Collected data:
=== Begin Enclosure ===

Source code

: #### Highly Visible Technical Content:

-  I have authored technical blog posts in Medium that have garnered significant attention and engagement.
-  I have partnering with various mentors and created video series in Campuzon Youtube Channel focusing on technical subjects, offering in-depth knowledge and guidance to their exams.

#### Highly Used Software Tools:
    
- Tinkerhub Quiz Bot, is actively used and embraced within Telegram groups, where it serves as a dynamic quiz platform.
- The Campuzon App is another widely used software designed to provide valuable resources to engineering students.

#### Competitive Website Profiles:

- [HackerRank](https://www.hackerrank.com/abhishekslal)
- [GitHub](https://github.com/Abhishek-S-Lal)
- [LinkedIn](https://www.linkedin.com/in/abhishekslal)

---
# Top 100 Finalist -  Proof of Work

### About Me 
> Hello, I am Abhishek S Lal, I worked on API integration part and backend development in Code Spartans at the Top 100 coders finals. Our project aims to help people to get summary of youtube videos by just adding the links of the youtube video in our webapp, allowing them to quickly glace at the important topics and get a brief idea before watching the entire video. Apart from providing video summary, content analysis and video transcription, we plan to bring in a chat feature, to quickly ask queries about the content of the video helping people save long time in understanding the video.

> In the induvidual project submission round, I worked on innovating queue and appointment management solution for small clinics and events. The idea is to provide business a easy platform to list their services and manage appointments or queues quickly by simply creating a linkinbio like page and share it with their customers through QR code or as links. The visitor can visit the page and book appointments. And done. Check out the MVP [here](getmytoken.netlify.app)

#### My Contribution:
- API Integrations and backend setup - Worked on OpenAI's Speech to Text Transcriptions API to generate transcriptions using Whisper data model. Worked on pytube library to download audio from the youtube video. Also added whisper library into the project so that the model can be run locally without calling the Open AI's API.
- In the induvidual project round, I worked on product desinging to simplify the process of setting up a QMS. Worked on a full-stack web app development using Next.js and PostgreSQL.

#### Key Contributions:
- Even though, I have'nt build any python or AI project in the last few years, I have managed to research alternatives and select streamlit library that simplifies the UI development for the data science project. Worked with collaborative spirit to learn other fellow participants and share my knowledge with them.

=== End Enclosure ===

Write every entry out again, exactly as it stands.

Output below:
Source code

: #### Highly Visible Technical Content:

-  I have authored technical blog posts in Medium that have garnered significant attention and engagement.
-  I have partnering with various mentors and created video series in Campuzon Youtube Channel focusing on technical subjects, offering in-depth knowledge and guidance to their exams.

#### Highly Used Software Tools:
    
- Tinkerhub Quiz Bot, is actively used and embraced within Telegram groups, where it serves as a dynamic quiz platform.
- The Campuzon App is another widely used software designed to provide valuable resources to engineering students.

#### Competitive Website Profiles:

- [HackerRank](https://www.hackerrank.com/abhishekslal)
- [GitHub](https://github.com/Abhishek-S-Lal)
- [LinkedIn](https://www.linkedin.com/in/abhishekslal)

---
# Top 100 Finalist -  Proof of Work

### About Me 
> Hello, I am Abhishek S Lal, I worked on API integration part and backend development in Code Spartans at the Top 100 coders finals. Our project aims to help people to get summary of youtube videos by just adding the links of the youtube video in our webapp, allowing them to quickly glace at the important topics and get a brief idea before watching the entire video. Apart from providing video summary, content analysis and video transcription, we plan to bring in a chat feature, to quickly ask queries about the content of the video helping people save long time in understanding the video.

> In the induvidual project submission round, I worked on innovating queue and appointment management solution for small clinics and events. The idea is to provide business a easy platform to list their services and manage appointments or queues quickly by simply creating a linkinbio like page and share it with their customers through QR code or as links. The visitor can visit the page and book appointments. And done. Check out the MVP [here](getmytoken.netlify.app)

#### My Contribution:
- API Integrations and backend setup - Worked on OpenAI's Speech to Text Transcriptions API to generate transcriptions using Whisper data model. Worked on pytube library to download audio from the youtube video. Also added whisper library into the project so that the model can be run locally without calling the Open AI's API.
- In the induvidual project round, I worked on product desinging to simplify the process of setting up a QMS. Worked on a full-stack web app development using Next.js and PostgreSQL.

#### Key Contributions:
- Even though, I have'nt build any python or AI project in the last few years, I have managed to research alternatives and select streamlit library that simplifies the UI development for the data science project. Worked with collaborative spirit to learn other fellow participants and share my knowledge with them.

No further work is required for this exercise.